I'm a believer, always have been and likely always will be, and I think what ISIS did is perfectly barbaric. ISIS wants only one story told--theirs. Every other story is pagan. Every other story is evil. That doctrine allows them to behead their enemies. Nothing has worth but what they say has worth. They live in a vile and violent world of righteous us vs. evil them.

So this week, as yet another Sunday school lesson in orthodoxy, they drilled dozens of holes in what's left of this bit of Canaanite antiquity, filled those holes with explosives, then blasted away, bringing the temple down. It's pagan, after all--always was and always will be.

Perfectly bright people, men and women who grew up in the West, have signed on to barbarism, to rape and murder in the holy name of their god. It's madness.

And that's why what three men did on the train from Amsterdam seems Elijah-like. They took down some ISIS would-be martyr confessionally-bound to kill pagans on their way of Paris. They saw the AK-47, recognized the madness, and ended the carnage before it could begin, right there on the tight quarters of the train.

In Fierce Patriot: The Tangled Lives of William Tecumseh Sherman, Robert L. O'Connell makes a claim that might well be outrageous to Southerners, but it's the thesis of the biography. Sherman's famous March to the Sea was undertaken with a strategy that made war democratic. Sherman's men were often separated from the command structure and therefore free, within guidelines, to operate on their own. Sherman left crucial decision-making up to individual platoons and soldiers, O'Connell says, in a way that foreshadows what happened in Normandy in early June of 1944.

I'm no more a military historian than I am a theologian, but it's clear to me that three American military men--none of them in fatigues, none of them armed--acted completely on their own when they wrestled the would-be assassin to the floor of that Paris-bound train.

Last week ISIS planted dynamite in one of humankind's grandest antiquities, an ancient temple with Old Testament roots. Blew it up. I'm sure they killed people too, likely hundreds of them. The treachery spawned from their evil orthodoxy knows no limits.

But this week, blessedly, three American military, off duty, and one French-American musician brought down a ISIS fanatic on a train to Paris. When they did, for a moment they disregarded their lives for the sake of the hundreds on board that madman had in his sights.

"He who saves one person," an old Jewish proverb says, "saves the world."

Greater love hath no man than this," Jesus says, "that a man lay down his life for his friends."

Somehow, this week, what they did feels like a great victory, a raging fire on Mt. Carmel. 

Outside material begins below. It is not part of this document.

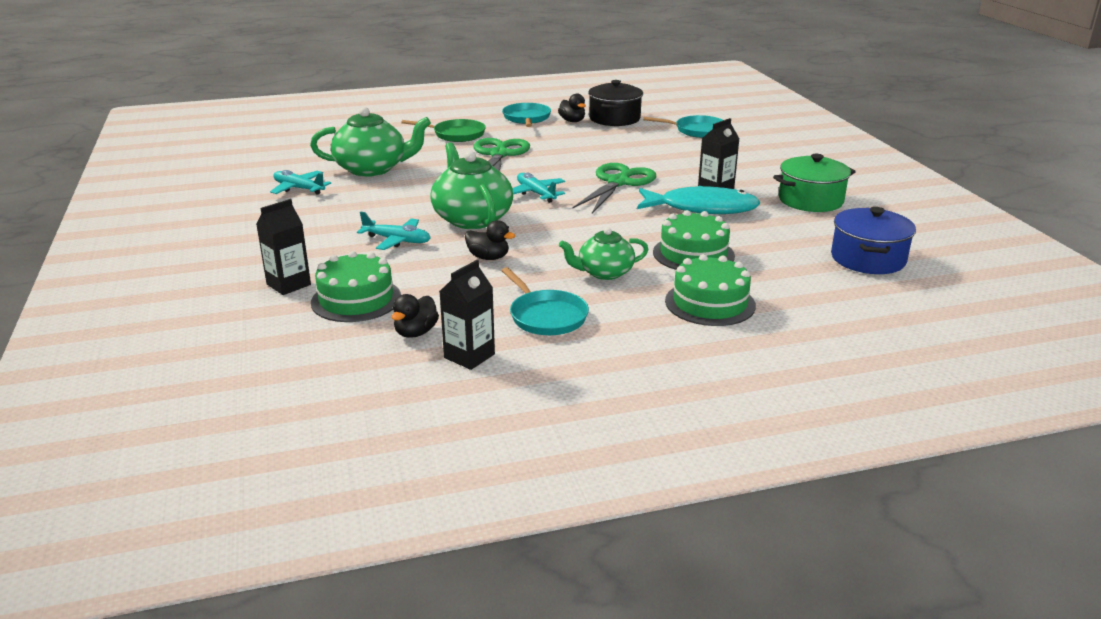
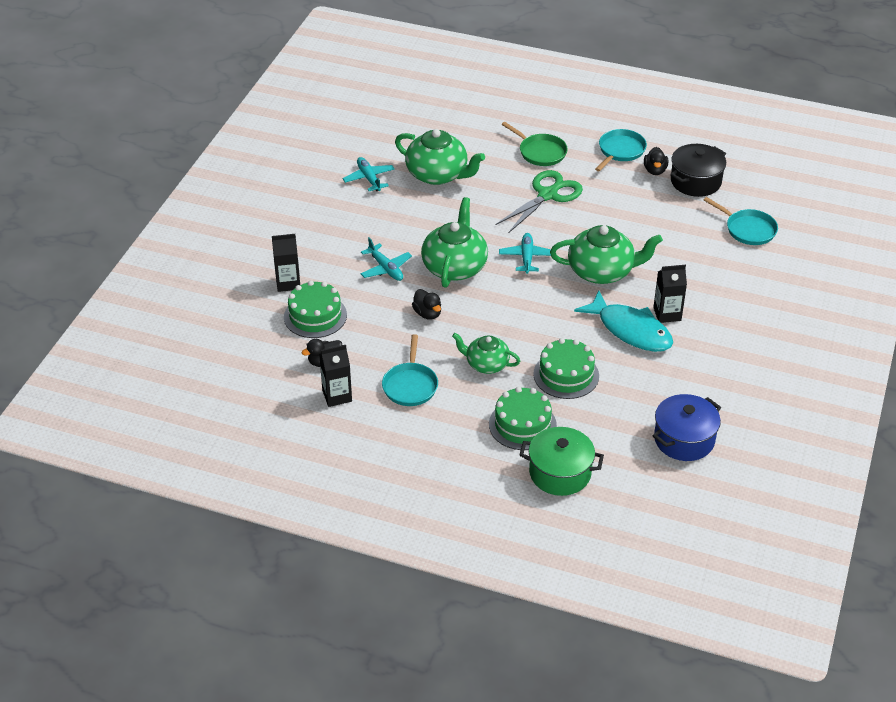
camera: 35 degrees right, 15 degrees up
(618, 182) = (602, 271): green scissors -> green teapot
(810, 200) = (727, 360): green pot -> green pot (560, 473)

The assassin's god must have been on the toilet.

1 comment:

Anonymous said...

Please permit me to take a look back at II Kings as well....

2 Kings 23:10
New International Version (NIV)

10 He [Josiah} desecrated Topheth [The name of an area in the Valley of Hinnon where altars used for child sacrifice were located], which was in the Valley of Ben Hinnom, so no one could use it to sacrifice their son or daughter in the fire to Molech.

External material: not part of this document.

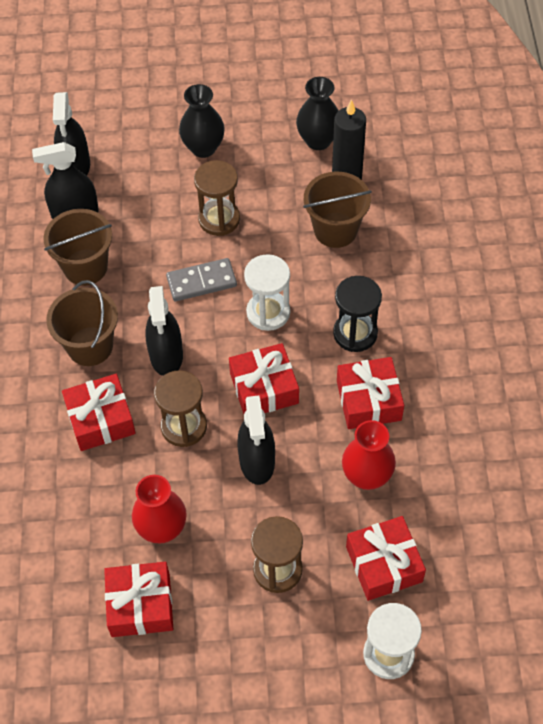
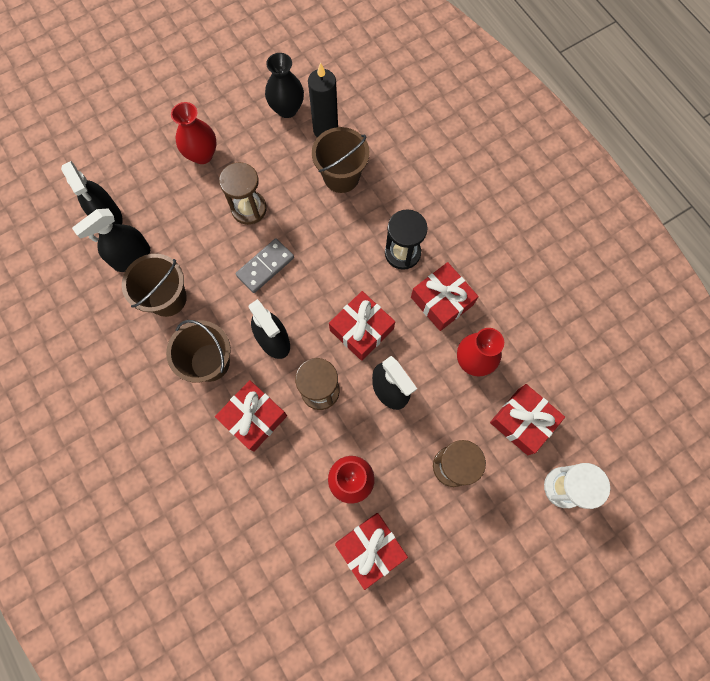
camera: 30 degrees left, 15 degrees up
(203, 148) = (202, 154): black vase -> red vase
(268, 312) = (330, 267): white hourglass -> none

As with the destruction of Baal by the prayers of Elijah, Josiah carried out the renewal of the Book of the Covenant found in the temple. One of his many many cleansing activities was to destroy the alters used to sacrifice children.

I am looking forward to the day in the USA when the "high places" will be removed so child sacrifice at the altar of convenience will cease and their body parts will not be sold as if they were parts to a Buick.